Resumo |
Este trabalho privilegia a focalização da língua como propriedade mental dinâmica, que constantemente retorna sobre si mesma e se reconstrói (Humboldt, 1836/1990:65). Observa-se o fenômeno da concordância para formular hipóteses de como se dá seu funcionamento no plano da elaboração cognitiva, considerando o contexto social, coparticipante dessa construção. Apoiamo-nos na abordagem da língua como multissistêmica, desenvolvida por Castilho (2010), segundo a qual a língua é um conjunto de produtos e processos governados pelos dispositivos sociocognitivos de ativação, reativação e desativação de propriedades dos quatro subsistemas da língua: gramática/ gramaticalização; semântica/semanticização; léxico/lexicalização; discurso/discursivização.
Os quatro sistemas são regidos por um dispositivo sócio-cognitivo que opera sobre a língua, ativando/reativando/desativando as propriedades lexicais, semânticas, discursivas e gramaticais. São governados por esse dispositivo, que tem caráter pré-verbal. Este dispositivo é social porque é baseado em uma análise continuada das situações que ocorrem em um ato de fala, e é cognitivo porque lida com categorias cognitivas tais como visão, espaço, tempo, movimento. Além disso, os quatro sistemas são organizados pelo que Castilho chama de princípio da projeção (no sentido de lanço, arremeço).
A atuação do princípio de projeção no sistema do discurso, por exemplo, dá como resultado a construção do texto (Jubran & Koch 2006).

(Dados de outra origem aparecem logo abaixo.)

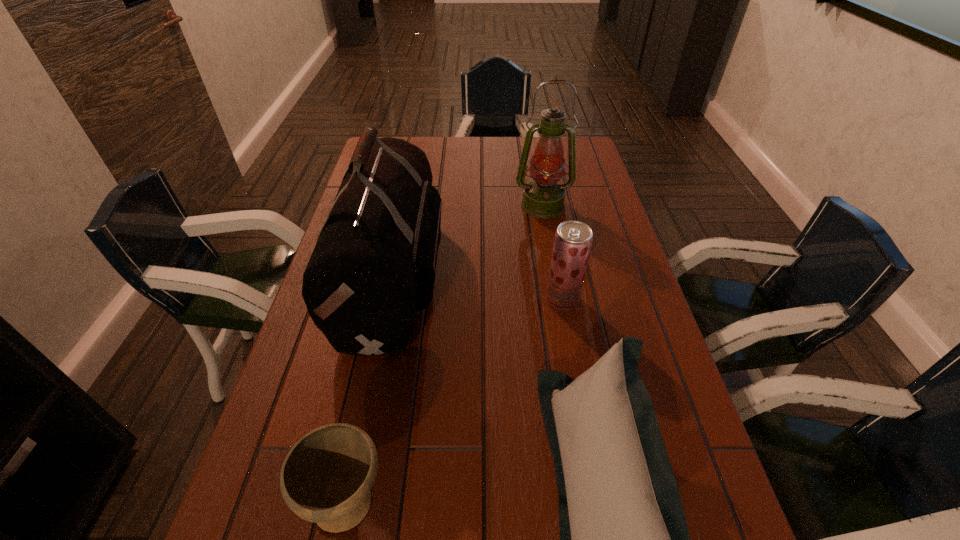
This screenshot has height=540, width=960. I want to click on oil lamp, so click(543, 197).

The height and width of the screenshot is (540, 960). I want to click on duffel bag, so click(x=374, y=264).

You are a GUI agent. You are given a task and a screenshot of the screen. Output one action in this format:
    pyautogui.click(x=<x>, y=<y>)
    Task: Click on the third shortest object
    
    Given the screenshot: What is the action you would take?
    pyautogui.click(x=573, y=239)

Identify the location of vacant space located 0.400m on the left of the oil lamp. (393, 205).

In order to click on vacant space located 0.160m on the front pocket of the duffel bag in this screenshot , I will do `click(501, 275)`.

Identify the location of vacant area situated on the left of the fruit juice. This screenshot has height=540, width=960. (419, 300).

In order to click on object present at the left edge in this screenshot , I will do [374, 264].

Where is `object that is at the right edge`? object that is at the right edge is located at coordinates (543, 197).

Image resolution: width=960 pixels, height=540 pixels. What are the coordinates of `blank area at the far edge` in the screenshot? It's located at (x=444, y=145).

Image resolution: width=960 pixels, height=540 pixels. I want to click on free region at the right edge of the desktop, so click(x=637, y=330).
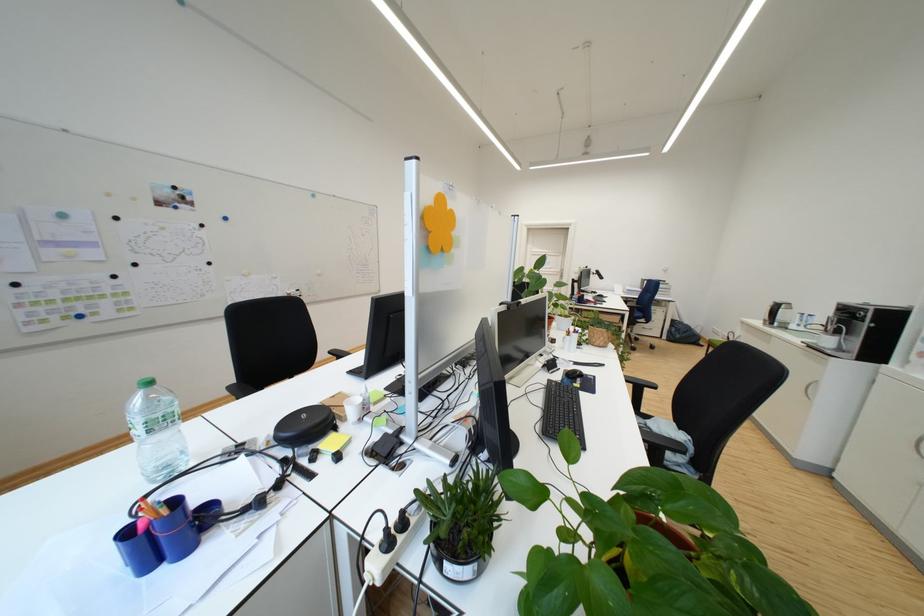
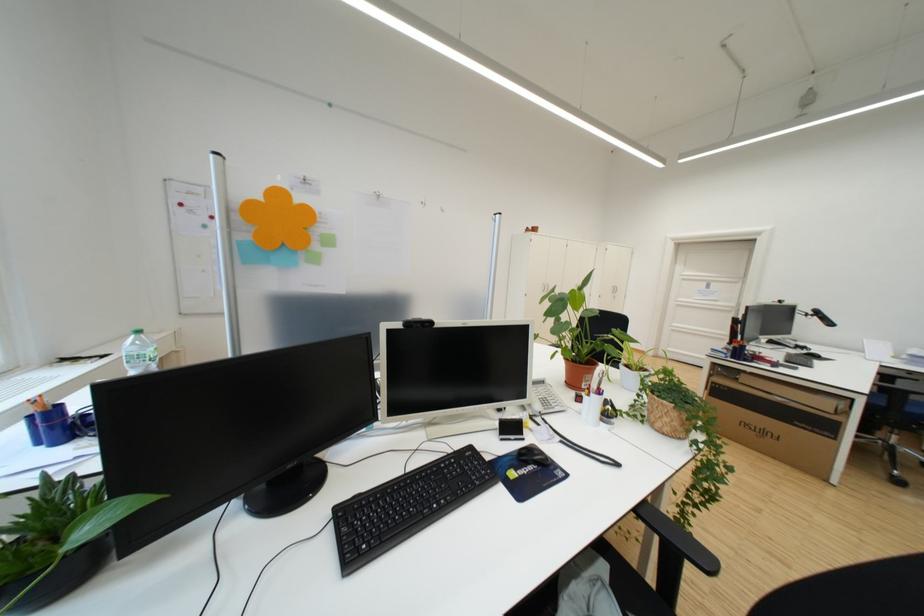
Find the pixel in the second image that matches [617,336] in the first image.

(687, 416)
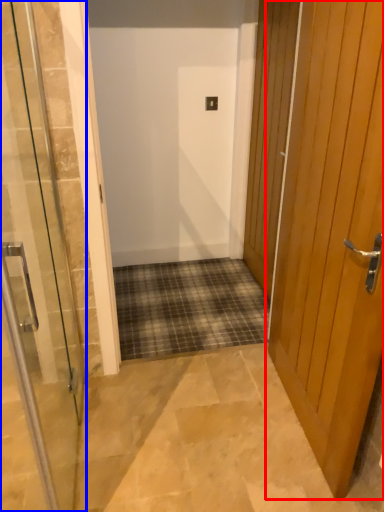
Question: Which object appears farthest to the camera in this image, door (highlighted by a red box) or door (highlighted by a blue box)?

Choices:
 (A) door
 (B) door

Answer: (A)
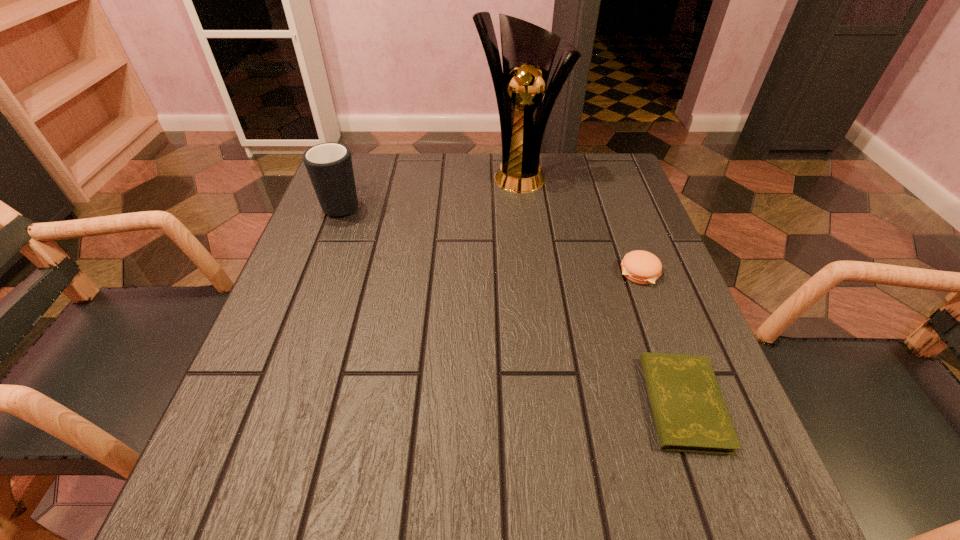
At what (x,y) coordinates should I click in order to perform the action: click on free location at the far edge of the desktop. Please return your answer as a coordinate pair (x, y). Image resolution: width=960 pixels, height=540 pixels. Looking at the image, I should click on (430, 183).

Image resolution: width=960 pixels, height=540 pixels. Find the location of `vacant space at the near edge of the desktop`. vacant space at the near edge of the desktop is located at coordinates coord(605,510).

In the image, there is a desktop. At what (x,y) coordinates should I click in order to perform the action: click on free region at the left edge. Please return your answer as a coordinate pair (x, y). This screenshot has width=960, height=540. Looking at the image, I should click on (292, 431).

Locate an element on the screen. The width and height of the screenshot is (960, 540). free region at the right edge of the desktop is located at coordinates (632, 228).

In the image, there is a desktop. In order to click on vacant space at the far left corner in this screenshot , I will do (x=375, y=177).

Where is `vacant area at the far right corner`? vacant area at the far right corner is located at coordinates 637,196.

What are the coordinates of `vacant space at the near right corner of the desktop` in the screenshot? It's located at (778, 517).

The height and width of the screenshot is (540, 960). I want to click on unoccupied position between the nearest object and the patty, so click(x=661, y=338).

Where is `free space between the second shortest object and the mug`? The width and height of the screenshot is (960, 540). free space between the second shortest object and the mug is located at coordinates (492, 238).

The image size is (960, 540). What are the coordinates of `free space between the diary and the second nearest object` in the screenshot? It's located at (661, 338).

A concordância, que se materializa no texto, é entendida como uma das manifestações desse princípio, podendo ser articulada tanto pelo sistema gramatical, quanto semântico e discursivo. Assim, alguns episódios de fala ou escrita que não correspondem à concordância padrão podem ser reveladores da manifestação do sistema semântico ou discursivo na sua elaboração.
Os dados, retirados do corpus do projeto temático de pesquisa Para a História do Português Paulista a partir de uma seleção qualitativa, estão a serviço de mostrar a multissistemacidade da língua - são reveladores de que ora se projeta um componente discursivo para formar a concordância, ora um componente semântico, ora gramatical. A partir das análises, buscamos exemplificar o princípio de projeção, atuante na formulação da concordância.
Referências Bibliográficas
CASTILHO, A. T. de (2010) Nova Gramática do Português Brasileiro. São Paulo: Contexto.
HUMBOLDT, W. (1836/1986) Sobre la diversidad de la estructura de lenguaje humano y su influencia sobr el desarrollo spiritual de la humanidad. Trad. Ana Agud. Barcelona/Madrid: Anthropos/Ministerio de education y Ciencia.
JUBRAN, C. & KOCH, I. (org.) (2006). Gramática do português culto falado no Brasil, vol.1, Construção do texto falado. Campinas: Editora da Unicamp.